The number on the current Medicare ID card (called a Health Insurance Claim Number, or HICN) is the person’s Social Security number. This number is used not only by the Social Security Administration, but also by the U.S. Railroad Retirement Board, state Medicaid agencies, health care providers and health plans.

In the hands of an unscrupulous person, a Social Security number can open the door to all kinds of mischief and misuse. That’s why the Medicare Access and CHIP Reauthorization Act of 2015 required CMS to replace the old numbers with new ones and give them a new name — Medicare Beneficiary Identifier (MBI).

The new cards will be distributed to Medicare beneficiaries and to people who are eligible for Medicare through the Railroad Retirement Board’s pension plans. There is one important exception: People who are enrolled in a Medicare Advantage plan (like an HMO or PPO) will continue to use the plan’s ID card as their main card for Medicare. (Those cards already have a unique ID number that is not the Social Security number.) Also, Medicare prescription drug plans will continue to assign and use their own cards.

Each new number will have 11 digits and will be assigned randomly. The new numbers are “non-intelligent,” which means that they don’t have any hidden or special meaning. They will be a combination of single-digit numbers and upper-case (capital) letters. All the letters of the alphabet will be used, except S, L, O, I, B and Z, to make the combination easier to read — if not to remember.

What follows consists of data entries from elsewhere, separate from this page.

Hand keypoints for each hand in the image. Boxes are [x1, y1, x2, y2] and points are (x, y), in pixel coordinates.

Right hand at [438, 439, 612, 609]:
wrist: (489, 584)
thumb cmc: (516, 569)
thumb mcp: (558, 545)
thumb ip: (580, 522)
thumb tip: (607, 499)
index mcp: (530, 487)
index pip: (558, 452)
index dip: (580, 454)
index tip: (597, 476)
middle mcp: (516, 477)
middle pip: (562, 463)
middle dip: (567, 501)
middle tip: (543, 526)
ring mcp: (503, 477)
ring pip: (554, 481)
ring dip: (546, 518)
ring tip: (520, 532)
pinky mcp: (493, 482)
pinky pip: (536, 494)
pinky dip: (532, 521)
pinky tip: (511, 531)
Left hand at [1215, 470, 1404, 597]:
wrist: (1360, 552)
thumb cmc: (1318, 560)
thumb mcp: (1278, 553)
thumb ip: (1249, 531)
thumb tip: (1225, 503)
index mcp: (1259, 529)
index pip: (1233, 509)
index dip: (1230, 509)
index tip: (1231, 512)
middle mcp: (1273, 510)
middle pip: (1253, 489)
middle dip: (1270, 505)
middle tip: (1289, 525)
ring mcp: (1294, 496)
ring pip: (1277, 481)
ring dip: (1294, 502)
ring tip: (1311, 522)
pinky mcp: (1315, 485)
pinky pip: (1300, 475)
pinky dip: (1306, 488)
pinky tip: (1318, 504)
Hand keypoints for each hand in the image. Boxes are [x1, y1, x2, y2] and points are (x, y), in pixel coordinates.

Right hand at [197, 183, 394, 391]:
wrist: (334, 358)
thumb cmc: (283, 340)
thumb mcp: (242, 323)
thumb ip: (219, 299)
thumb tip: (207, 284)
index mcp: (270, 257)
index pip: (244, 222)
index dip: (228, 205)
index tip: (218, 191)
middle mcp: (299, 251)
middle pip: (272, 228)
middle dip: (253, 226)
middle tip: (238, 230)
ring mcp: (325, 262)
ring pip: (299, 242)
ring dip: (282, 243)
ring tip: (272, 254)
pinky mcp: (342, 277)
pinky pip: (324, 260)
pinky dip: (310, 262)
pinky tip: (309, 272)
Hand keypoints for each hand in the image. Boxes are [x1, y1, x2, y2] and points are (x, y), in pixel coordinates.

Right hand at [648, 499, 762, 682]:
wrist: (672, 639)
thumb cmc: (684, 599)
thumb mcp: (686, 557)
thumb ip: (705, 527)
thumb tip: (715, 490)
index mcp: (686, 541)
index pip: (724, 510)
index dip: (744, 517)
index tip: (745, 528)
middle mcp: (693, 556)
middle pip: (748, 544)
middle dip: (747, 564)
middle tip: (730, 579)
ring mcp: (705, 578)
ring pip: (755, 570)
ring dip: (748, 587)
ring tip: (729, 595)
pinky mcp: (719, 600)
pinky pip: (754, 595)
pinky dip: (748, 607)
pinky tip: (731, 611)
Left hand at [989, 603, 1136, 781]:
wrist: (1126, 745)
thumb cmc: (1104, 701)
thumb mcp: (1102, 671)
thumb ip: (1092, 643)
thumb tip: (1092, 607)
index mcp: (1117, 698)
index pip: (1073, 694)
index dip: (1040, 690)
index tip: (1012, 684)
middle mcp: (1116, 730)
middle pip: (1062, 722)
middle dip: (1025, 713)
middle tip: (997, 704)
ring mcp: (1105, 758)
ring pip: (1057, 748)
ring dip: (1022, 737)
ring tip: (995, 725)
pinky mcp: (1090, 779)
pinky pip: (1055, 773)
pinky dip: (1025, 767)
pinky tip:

The new cards will be printed on regular-weight paper and will be a little smaller than the old ones — about the size of a credit card. Another change: the new cards do not indicate gender.

When Will the New Cards Arrive?

The first wave of mail distribution will include Middle Atlantic states such as Delaware and Maryland and western states such as California and Oregon, plus Pacific territories like Guam. That wave is scheduled to begin in April and end in June.

After June, CMS will roll out mailings to five more geographic areas. If you or your parent live in Kentucky, Louisiana, Michigan, Puerto Rico and some other states/territories, you will be in the last group to receive the MBIs. This schedule is subject to change so check the Medicare.gov site for updates.

What do you need to do beyond checking the mail? Nothing. The old cards will still be valid for a year or more. However, health care providers must change their records. To avoid confusion, it is important to notify your doctors and other health providers when you receive the new number.

New Scam Alerts

While the change in Medicare ID numbers was instituted to prevent identity theft, it has already, sadly, led to the opposite result.

Attempts to mislead Medicare beneficiaries come in many forms and no doubt even more will pop up as the cards start arriving. For now, these are the important points to remember. If you are helping an older adult, make sure he or she knows that:

  • The new Medicare card is free. Repeat — FREE, as in no charge.
  • Anyone who calls saying that he or she is from Medicare is lying. Medicare does not make uninvited calls to beneficiaries.
  • The new Medicare card entitles a beneficiary to the same Medicare benefits as the old one.
  • If you need to update your address, go to www.ssa.gov/myaccount or call 800-772-1213.
  • The new Medicare card is valuable, so keep it in a safe place and don’t give it to anyone except your health care providers. Unfortunately, many identity thefts are carried out by family and friends who have “borrowed” someone’s Medicare ID card.
  • If you think there’s a chance you have already been a victim of medical identity theft, the Federal Trade Commission has information about what to do.

There will undoubtedly be some glitches as the new system is introduced. Check the Medicare website for updates, and check your mailbox for the letter from Medicare.

By Carol Levine
Carol Levine directs the Families and Health Care Project at the United Hospital Fund in New York City.